Star Wars and Marvel for the adults.

It's not everyone's cup of tea, but for those who like it, they'll stay subbed.

At this point it's not about growing number of subs. Sooner or later your product reaches saturation. Netflix was hitting is U.S. saturation point last year.

It's about getting those who want the product to pay enough to make it profitable. So, there will be price creep until a tipping point is hit. And even then, there's the lower priced ad-supported tier to catch those for whom top tier is too expensive.

It's enabling Netflix to currently be profitable.
I am just about the biggest MCU fan you’ll find, and I love SW and Disney animation as well.

But…

Particularly with the frequency of MCU content slowing, the lack of diverse offerings on D+ has me convinced I’ll cancel as soon as Secret Invasion ends. I’m basically their target audience, and I think they need to significantly broaden their offerings.

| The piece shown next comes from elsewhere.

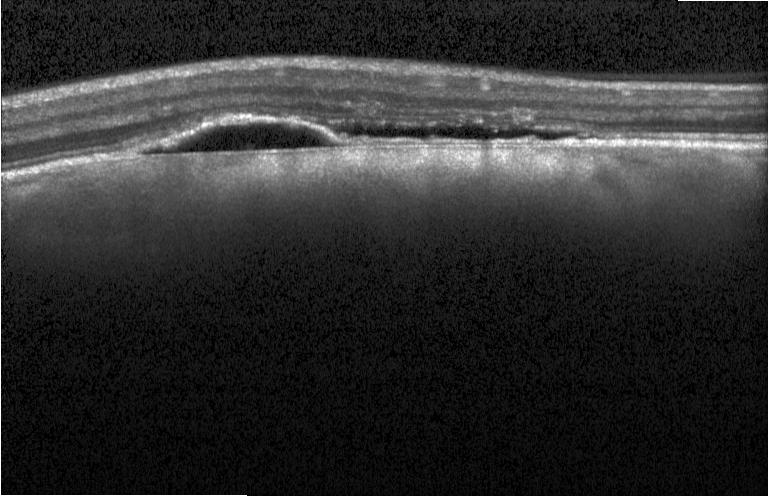

Acquired on a Heidelberg Spectralis, optical coherence tomography B-scan, spectral-domain OCT — Assessment: a choroidal neovascular membrane.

Or just slap the whole Fox catalog up there, which was a key reason Disney bought that studio. That would keep me on board.
 

TheMaxRebo

Well-Known Member
It's obviously easier said than done, but finding a hit show that isn't Star Wars or MCU would really help but nothing they have tried so far has worked
 

MisterPenguin

President of Animal Kingdom
Premium Member
Another question - I keep pestering you because your knowledgeable on the subject

I keep hearing YouTubers complaining that ad revenue is collapsing because advertisers do not want to spend.

Is this going to effect ad tier streaming ?
We'll know this week. Disney has their 'up fronts' this week.

It's like Tindr for advertisers and content creators.